Met betrekking tot de besluitvorming rond de overplaatsing naar het H heeft klager ter zitting volhard in zijn stelling dat het niet aanpassen van verweerder van de conclusie in het verslag tot gevolg heeft gehad dat hij is overgeplaatst. Verweerder betwist dit. Hij stelt dat de in de notulen van het I genoemde omstandigheden, zoals weergegeven onder 2.6, ertoe hebben geleid dat klager is overgeplaatst.

In de tuchtrechtelijke procedure geldt dat, waar de verklaringen van partijen tegenover elkaar staan, aan het standpunt van de een niet meer geloof kan worden gehecht dan aan dat van de ander, tenzij uit de verklaringen van anderen dan partijen en/of andere bewijsmiddelen moet worden afgeleid dat één van partijen het gelijk aan zijn zijde heeft.

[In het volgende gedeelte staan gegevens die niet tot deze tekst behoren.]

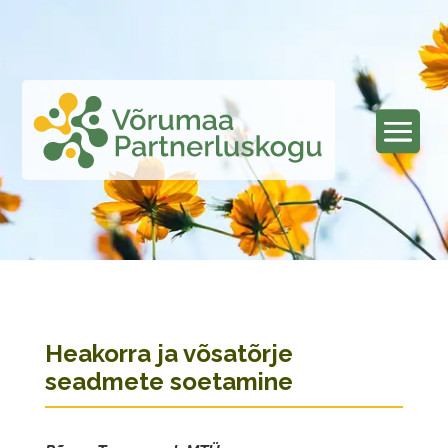
Heakorra ja võsatõrje
seadmete soetamine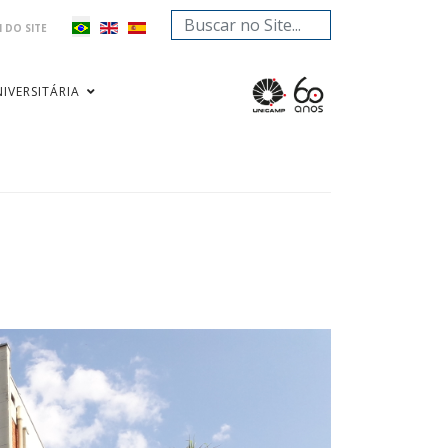
Pesquisar...
 DO SITE
IVERSITÁRIA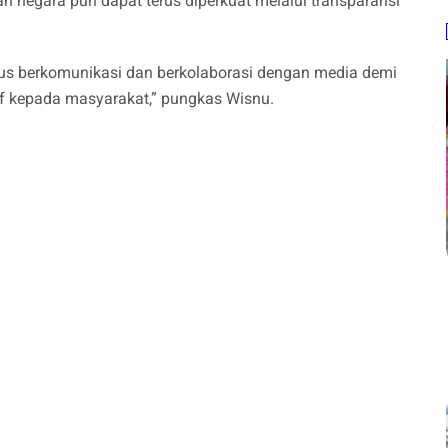
an negara pun dapat terus diperkuat melalui transparansi
erus berkomunikasi dan berkolaborasi dengan media demi
f kepada masyarakat,” pungkas Wisnu.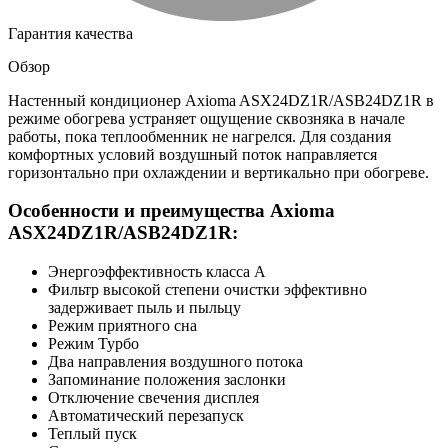
Гарантия качества
Обзор
Настенный кондиционер Axioma ASX24DZ1R/ASB24DZ1R в
режиме обогрева устраняет ощущение сквозняка в начале
работы, пока теплообменник не нагрелся. Для создания
комфортных условий воздушный поток направляется
горизонтально при охлаждении и вертикально при обогреве.
Особенности и преимущества Axioma
ASX24DZ1R/ASB24DZ1R:
Энергоэффективность класса А
Фильтр высокой степени очистки эффективно
задерживает пыль и пыльцу
Режим приятного сна
Режим Турбо
Два направления воздушного потока
Запоминание положения заслонки
Отключение свечения дисплея
Автоматический перезапуск
Теплый пуск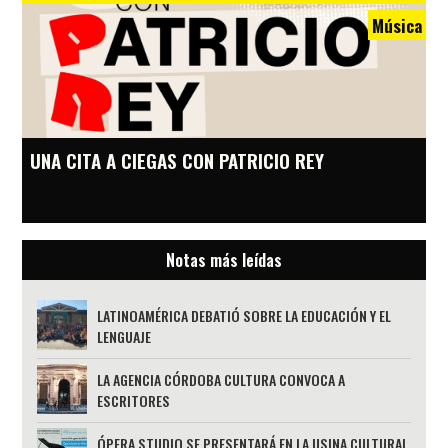
Música
UNA CITA A CIEGAS CON PATRICIO REY
Notas más leídas
LATINOAMÉRICA DEBATIÓ SOBRE LA EDUCACIÓN Y EL
LENGUAJE
LA AGENCIA CÓRDOBA CULTURA CONVOCA A
ESCRITORES
ÓPERA STUDIO SE PRESENTARÁ EN LA USINA CULTURAL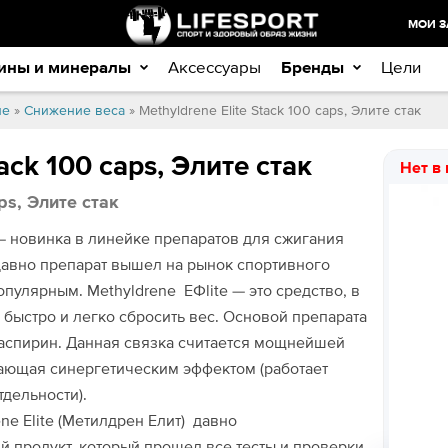
МОИ З
ины и минералы
Аксессуары
Бренды
Цели
ие
»
Снижение веса
» Methyldrene Elite Stack 100 caps, Элите стак
tack 100 caps, Элите стак
Нет в
ps, Элите стак
 новинка в линейке препаратов для сжигания
давно препарат вышел на рынок спортивного
популярным.
Methyldrene EФlite
— это средство, в
 быстро и легко сбросить вес. Основой препарата
 аспирин. Данная связка считается мощнейшей
дающая синергетическим эффектом (работает
дельности).
ne Elite (Метилдрен Елит)
давно
й продукт, который прошел все тесты и проверки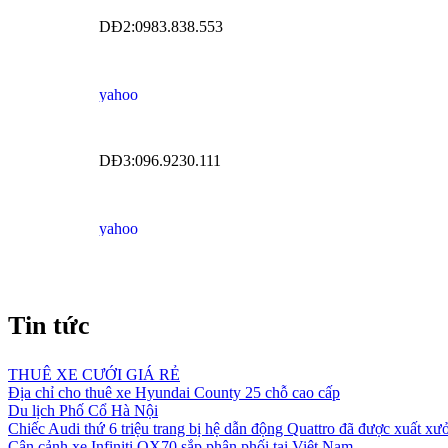
DĐ2:0983.838.553
DĐ3:096.9230.111
Tin tức
THUÊ XE CƯỚI GIÁ RẺ
Địa chỉ cho thuê xe Hyundai County 25 chỗ cao cấp
Du lịch Phố Cổ Hà Nội
Chiếc Audi thứ 6 triệu trang bị hệ dẫn động Quattro đã được xuất xư
Cận cảnh xe Infiniti QX70 sắp phân phối tại Việt Nam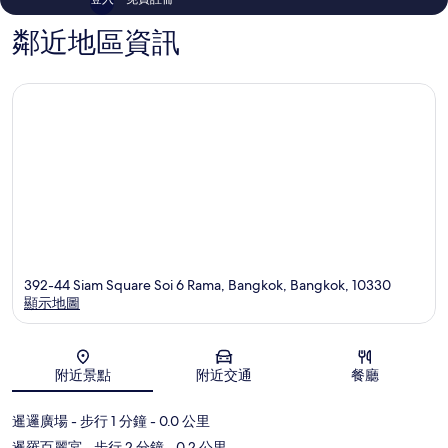
鄰近地區資訊
392-44 Siam Square Soi 6 Rama, Bangkok, Bangkok, 10330
顯示地圖
地圖
附近景點
附近交通
餐廳
暹邏廣場
- 步行 1 分鐘
- 0.0 公里
暹羅百麗宮
- 步行 2 分鐘
- 0.2 公里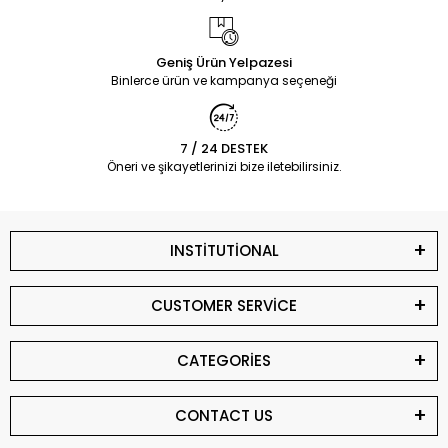
Geniş Ürün Yelpazesi
Binlerce ürün ve kampanya seçeneği
7 / 24 DESTEK
Öneri ve şikayetlerinizi bize iletebilirsiniz.
INSTİTUTİONAL
CUSTOMER SERVİCE
CATEGORİES
CONTACT US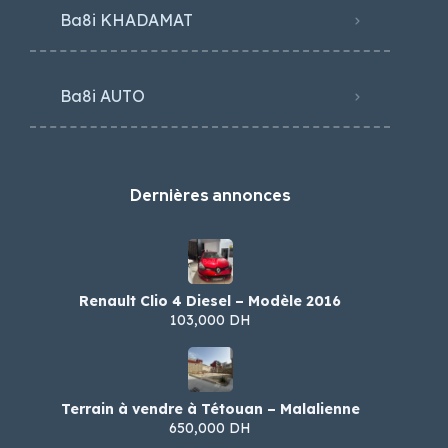
Ba8i KHADAMAT
Ba8i AUTO
Dernières annonces
Renault Clio 4 Diesel – Modèle 2016
103,000 DH
Terrain à vendre à Tétouan – Malalienne
650,000 DH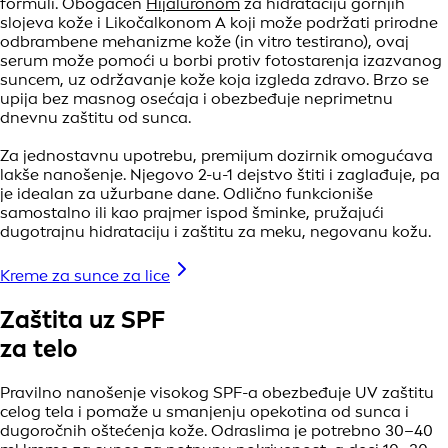
formuli. Obogaćen
Hijaluronom
za hidrataciju gornjih
slojeva kože i Likočalkonom A koji može podržati prirodne
odbrambene mehanizme kože (in vitro testirano), ovaj
serum može pomoći u borbi protiv fotostarenja izazvanog
suncem, uz održavanje kože koja izgleda zdravo. Brzo se
upija bez masnog osećaja i obezbeđuje neprimetnu
dnevnu zaštitu od sunca.
Za jednostavnu upotrebu, premijum dozirnik omogućava
lakše nanošenje. Njegovo 2-u-1 dejstvo štiti i zaglađuje, pa
je idealan za užurbane dane. Odlično funkcioniše
samostalno ili kao prajmer ispod šminke, pružajući
dugotrajnu hidrataciju i zaštitu za meku, negovanu kožu.
Kreme za sunce za lice
Zaštita uz SPF
za telo
Pravilno nanošenje visokog SPF-a obezbeđuje UV zaštitu
celog tela i pomaže u smanjenju opekotina od sunca i
dugoročnih oštećenja kože. Odraslima je potrebno 30–40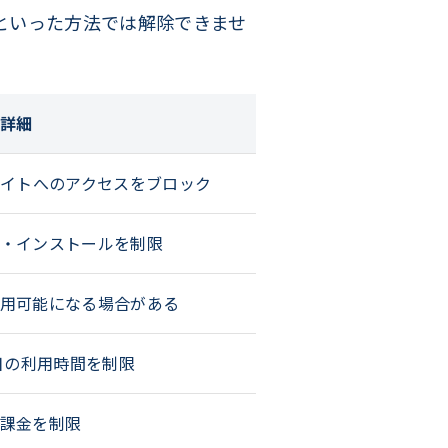
といった方法では解除できませ
詳細
イトへのアクセスをブロック
・インストールを制限
用可能になる場合がある
日の利用時間を制限
課金を制限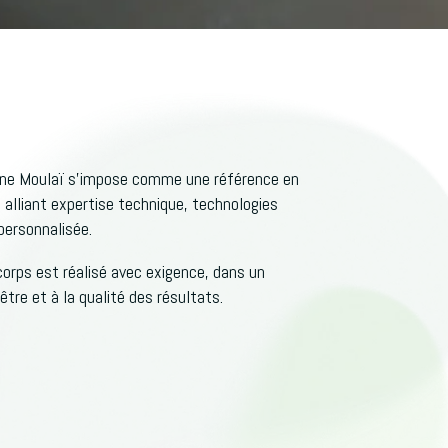
one Moulaï s’impose comme une référence en
 alliant expertise technique, technologies
personnalisée.
corps est réalisé avec exigence, dans un
tre et à la qualité des résultats.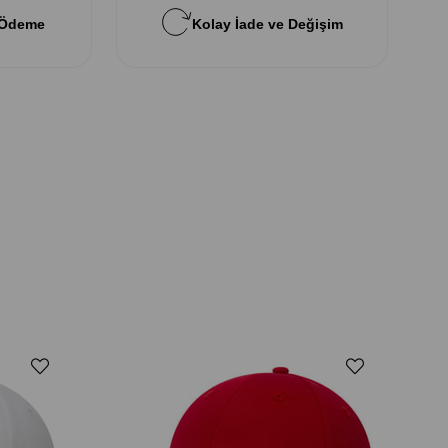
 Ödeme
Kolay İade ve Değişim
New E
New Er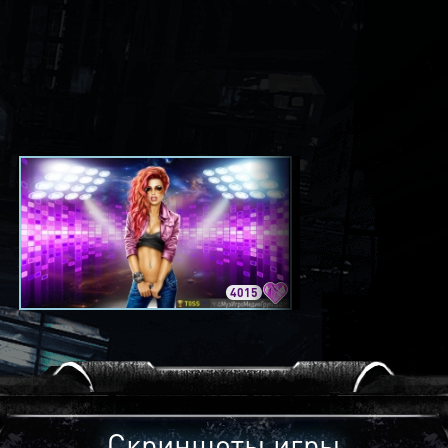
4015
3420
Скриншоты игры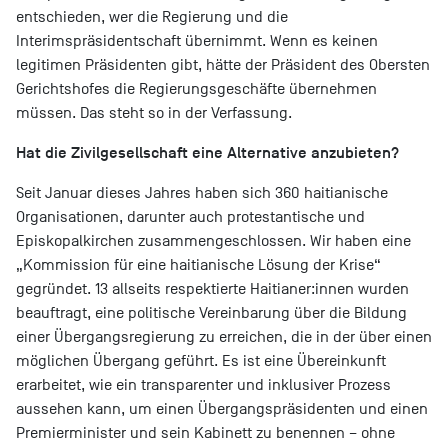
entschieden, wer die Regierung und die
Interimspräsidentschaft übernimmt. Wenn es keinen
legitimen Präsidenten gibt, hätte der Präsident des Obersten
Gerichtshofes die Regierungsgeschäfte übernehmen
müssen. Das steht so in der Verfassung.
Hat die Zivilgesellschaft eine Alternative anzubieten?
Seit Januar dieses Jahres haben sich 360 haitianische
Organisationen, darunter auch protestantische und
Episkopalkirchen zusammengeschlossen. Wir haben eine
„Kommission für eine haitianische Lösung der Krise“
gegründet. 13 allseits respektierte Haitianer:innen wurden
beauftragt, eine politische Vereinbarung über die Bildung
einer Übergangsregierung zu erreichen, die in der über einen
möglichen Übergang geführt. Es ist eine Übereinkunft
erarbeitet, wie ein transparenter und inklusiver Prozess
aussehen kann, um einen Übergangspräsidenten und einen
Premierminister und sein Kabinett zu benennen – ohne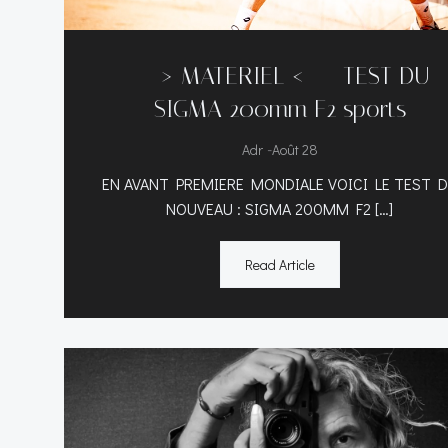
—–> MATERIEL <—– TEST DU
SIGMA 200mm F2 sports
-
Adr
Août 28
EN AVANT PREMIERE MONDIALE VOICI LE TEST 
NOUVEAU : SIGMA 200MM F2 […]
Read Article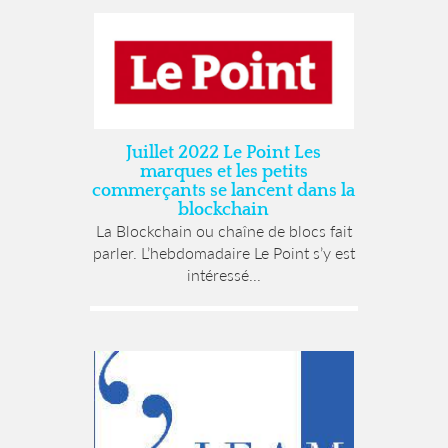
Juillet 2022 Le Point Les
marques et les petits
commerçants se lancent dans la
blockchain
La Blockchain ou chaîne de blocs fait
parler. L’hebdomadaire Le Point s’y est
intéressé...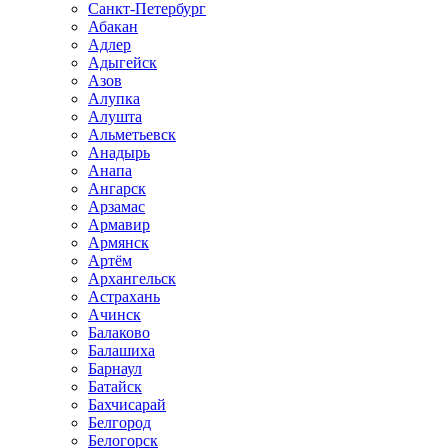
Санкт-Петербург
Абакан
Адлер
Адыгейск
Азов
Алупка
Алушта
Альметьевск
Анадырь
Анапа
Ангарск
Арзамас
Армавир
Армянск
Артём
Архангельск
Астрахань
Ачинск
Балаково
Балашиха
Барнаул
Батайск
Бахчисарай
Белгород
Белогорск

Klager heeft zijn stelling niet nader onderbouwd. Daar staat tegenover dat verweerder zijn stelling aan de hand van de door hem overgelegde I-notulen voldoende aannemelijk heeft gemaakt. Het tweede klachtonderdeel is eveneens ongegrond.

De conclusie van het voorgaande is dat de klacht in al haar onderdelen ongegrond is.

Verweerder kan met betrekking tot de klacht geen verwijt als bedoeld in artikel 47 lid 1 van de Wet op de beroepen in de individuele gezondheidszorg worden gemaakt.

6. De beslissing

Het Regionaal Tuchtcollege wijst de klacht af.

Aldus gewezen op 17 september 2013 door:

mr. A.A.A.M. Schreuder, voorzitter,

dr.mr. P.H.M.T. Olde Kalter, C.M. Sonnenberg en J.C. van der Molen, leden-arts,

mr. W.A.H. Melissen, lid-jurist,

mr. P. Tanja, als secretaris,

en in het openbaar uitgesproken ter terechtzitting van 12 november 2013 door de voorzitter in aanwezigheid van de secretaris.

A.A.A.M. Schreuder, voorzitter

P. Tanja, secretaris

Voor mededelingen omtrent hoger beroep zie aangehecht blad.